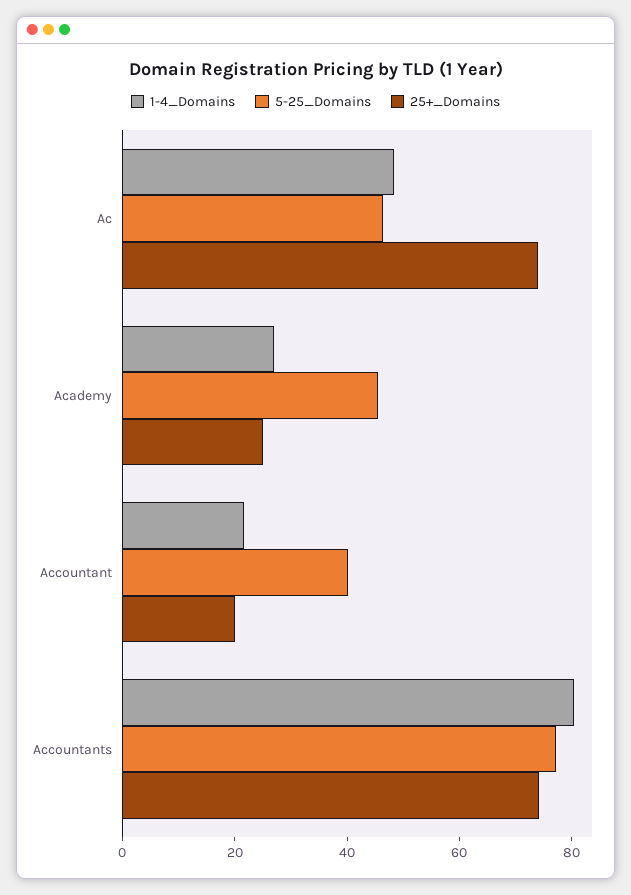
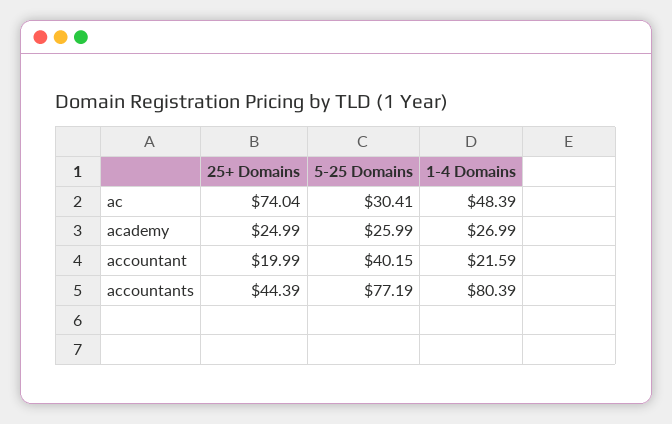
  {
    "1-4_Domains": {
      "Ac": 48.39,
      "Academy": 26.99,
      "Accountant": 21.59,
      "Accountants": 80.39
    },
    "5-25_Domains": {
-     "Ac": 45,
+     "Ac": 30.41,
-     "Academy": 45,
+     "Academy": 25.99,
      "Accountant": 40.15,
      "Accountants": 77.19
    },
    "25+_Domains": {
      "Ac": 74.04,
      "Academy": 24.99,
      "Accountant": 19.99,
-     "Accountants": 75
+     "Accountants": 44.39
    }
  }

▸ **Job item**
Return the listing above word for word, with the pictures removed.

▸ **The completed task**
  {
    "1-4_Domains": {
      "Ac": 48.39,
      "Academy": 26.99,
      "Accountant": 21.59,
      "Accountants": 80.39
    },
    "5-25_Domains": {
-     "Ac": 45,
+     "Ac": 30.41,
-     "Academy": 45,
+     "Academy": 25.99,
      "Accountant": 40.15,
      "Accountants": 77.19
    },
    "25+_Domains": {
      "Ac": 74.04,
      "Academy": 24.99,
      "Accountant": 19.99,
-     "Accountants": 75
+     "Accountants": 44.39
    }
  }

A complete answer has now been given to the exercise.